Philip K. Howard, author of The Death of Common Sense and Chair of Common Good

Given the importance that the rule of law has for the health of the free enterprise system, this is a book of particular importance for economists and investors. Like in the movie “Fantastic Voyage” (1966), where a miniaturized submarine takes a crew through the blood system of human body to find a clot, the well selected chapters of “American Illness” take the reader through the different parts of the American legal body. The view from the inside is not nice.

—Alex Chafuen, Forbes Magazine

Not only are we not getting our house in order, we don’t even see its messiness.

—Richard Reinsch, Law and Liberty Blog

It is refreshing to come across a collection of essays that puts the US legal system in the dock and subjects it to the sort of forensic analysis that lawyers usually reserve for others.
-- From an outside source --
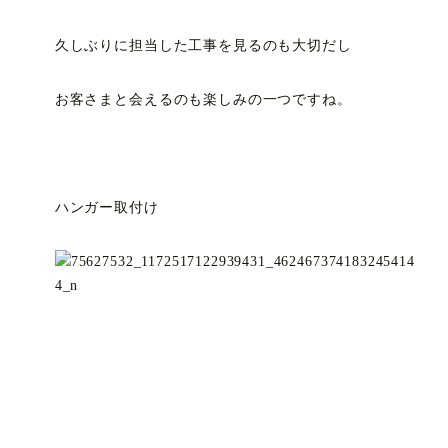
久しぶりに担当した工事を見るのも大切だし
お客さまと会えるのも楽しみの一つですね。
ハンガー取付け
By drawing attention to the significant economic harm that litigation is causing America, The American Illness is a welcome contribution to a debate that needs to be had.
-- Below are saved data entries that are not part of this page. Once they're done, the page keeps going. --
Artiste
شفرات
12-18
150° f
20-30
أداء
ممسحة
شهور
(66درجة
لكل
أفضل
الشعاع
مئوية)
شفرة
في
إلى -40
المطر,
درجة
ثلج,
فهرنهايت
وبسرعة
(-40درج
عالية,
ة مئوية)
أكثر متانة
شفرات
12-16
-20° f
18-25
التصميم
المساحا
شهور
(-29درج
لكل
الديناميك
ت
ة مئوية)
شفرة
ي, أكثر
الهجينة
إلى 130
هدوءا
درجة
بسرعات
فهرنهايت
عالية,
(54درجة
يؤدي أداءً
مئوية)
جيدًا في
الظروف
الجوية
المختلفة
Jon Holbrook, Spiked, 29 October, 2013

Sample Passages

F.H. Buckley, Chapter 1

Fifty years ago we thought we knew how to make a country rich: self-government, good education, free markets and loads of World Bank infrastructure grants. Nothing very complicated, in short. We know better now. The gap between rich and poor countries, which we expected to shrink, has grown larger. What we failed to recognize was the role of intangible assets: the cultural values of thrift and industry, honesty in government and the rule of law.

F.H. Buckley, Chapter 2

American Exceptionalism is benign, to the extent that it promotes a healthy optimism and a willingness to court economic risks, to gamble on new ideas, to pick oneself up after a fall. At the same time, exceptionalism is a two-edged sword, for it can breed a dangerous complacency about the country’s problems.

Stephen Magee, chapter 3

There is an economically optimum ratio of lawyers to population across countries, and … a third of U.S. lawyers are above the world economic optimum.

Martin Redish, chapter 4

Foundational precepts of economic, moral and political theory dictate a dramatic alteration in the structural operation of the discovery process.

George Priest, chapter 5

Modern tort law today exhibits vast excesses in liability that have transformed it into a significant instrument of redistribution that harms economic welfare in the U.S. and places it at a substantial competitive disadvantage to other nations.

Michael Bridge, chapter 6

English courts tend to be acutely aware that their decisions will have an impact on sensitive, market-driven contract activity. This degree of concern is not one that I have detected in American judicial activity.

Stephen Bainbridge, chapter 7

U.S. corporate governance was not at fault in the economic crises, but rather generally worked well throughout the period. Instead, it was “quack corporate governance” regulation that was at fault.

Jeffrey Parker, chapter 7

There is no good reason why the land of free should also be the land of the largest incarcerated population on earth, both per capita, and, with the possible exception of China, in absolute terms. With 5 percent of the world’s population, we hold nearly 25 percent of its prisoners. That is embarrassing.

Richard Epstein, chapter 9

If I had to name one constellation of ideas that has exerted disproportionate influence, it would be the stunning persistence in the United States of Progressive thought, which more than any other intellectual movement has driven the overall expansion in the size of government for the past one hundred years.

Frank Fukuyama, chapter 9

It is … not surprising that the rule of law first originated in societies that were dominated by a transcendental religion, and that the first laws that rulers had to respect were religious ones.